When our guiding mindset sees the world, living and non-living, plant and animal, human and non-human, as one vast Lego kit, anything can be built. The only limit is the imagination, which means there is no limit at all. All encasements are temporary. That is what our cow really is, a temporary encasement of a genetic program. Just like we do when we play with Legos, structures are demolished to the level of basic building blocks so that new forms can be erected.

Finally, there is the question of what good can come of this full frontal bypassing of the processes of the natural world. Certainly the technology in question delivers unprecedented power and this power can be wielded for good, as some of the examples in the paper illustrate. But what is disturbing is that all constraints have now been bypassed - not just those imposed by species and kingdom boundaries but also those imposed by morality. What respect is owed strands of genetic material? How will human beings be treated when they are viewed in this way? When no principled limits are left, nothing remains to prevent the extension of these methods to human beings themselves.
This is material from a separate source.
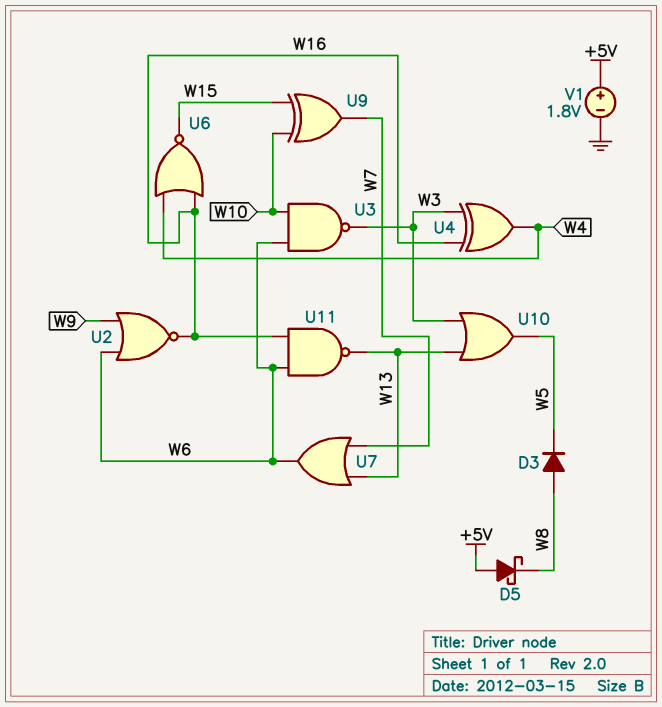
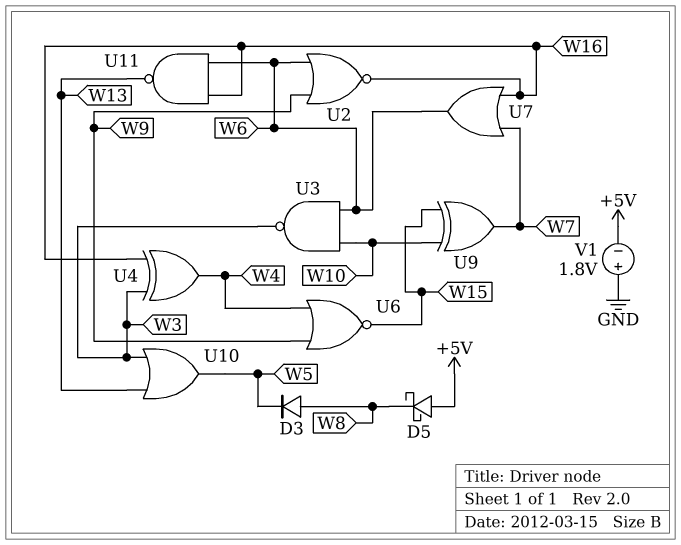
U6: NOR (in W4, in W16, out W15) -> NOR (in W4, in W9, out W15)
U7: OR (in W7, in W13, out W6) -> OR (in W7, in W16, out W6)
V1: 1.8V (plus +5V, minus GND) -> 1.8V (plus GND, minus +5V)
David Schindler, the great biologist from the University of Alberta, once said in a speech that human beings are rhesus monkeys with trousers on. The meaning of his remark is that what befalls the earth befalls us since we are living beings as well. [As the full mapping of the human genome has revealed our genetic makeup is very similar to that of even much simpler organisms, e.g. fruit fly]. A worldview that does not see the significance of our being a trousered ape won't observe the boundaries it implies. Modesty in dress and comportment is a virtue by virtue of what we are as human beings. So too is humility, something we desperately need in the practical arts.

End Notes

1 This is something made apparent by Lee at the outset of her paper. "A new way of seeing" [or worldview] allows the "splicing [of] organisms" (quoting Edward Yoxen). The quote continues: "The living world can now be viewed as a vast organic Lego kit inviting combination, hybridization, and continual rebuilding. Life is manipulability."

2 See Rudolph, J. R. Patentable Invention in Biotechnology, Biotechnology Advances , Vol. 14, No. 1, pp. 17-34, 1996. At the time of this writing the case of the Oncomouse is before the Canadian courts.

3 The first known patent statute was a 1474 Act of the Venetian Senate. See Sterckx, Sigrid (editor). Biotechnology, Patents and Morality 2 nd Edition, Aldershot, England/Ashgate Publishing, 2000, p. 10.

4 We do, of course, treat living beings as commodities to some extent when we own, trade, and consume them. What patenting of transgenic organisms adds is the intellectual property claim to the creation of an entire and uniquely created species. As Leon Kass summarized the argument, "it is one thing to own a mule; it is another to own mule" (as quoted in, Hanson, Mark J. Religious voices in biotechnology: the case of gene patenting, The Hastings Center Report , Nov-Dec. 1997, V27, n6, pS1(20).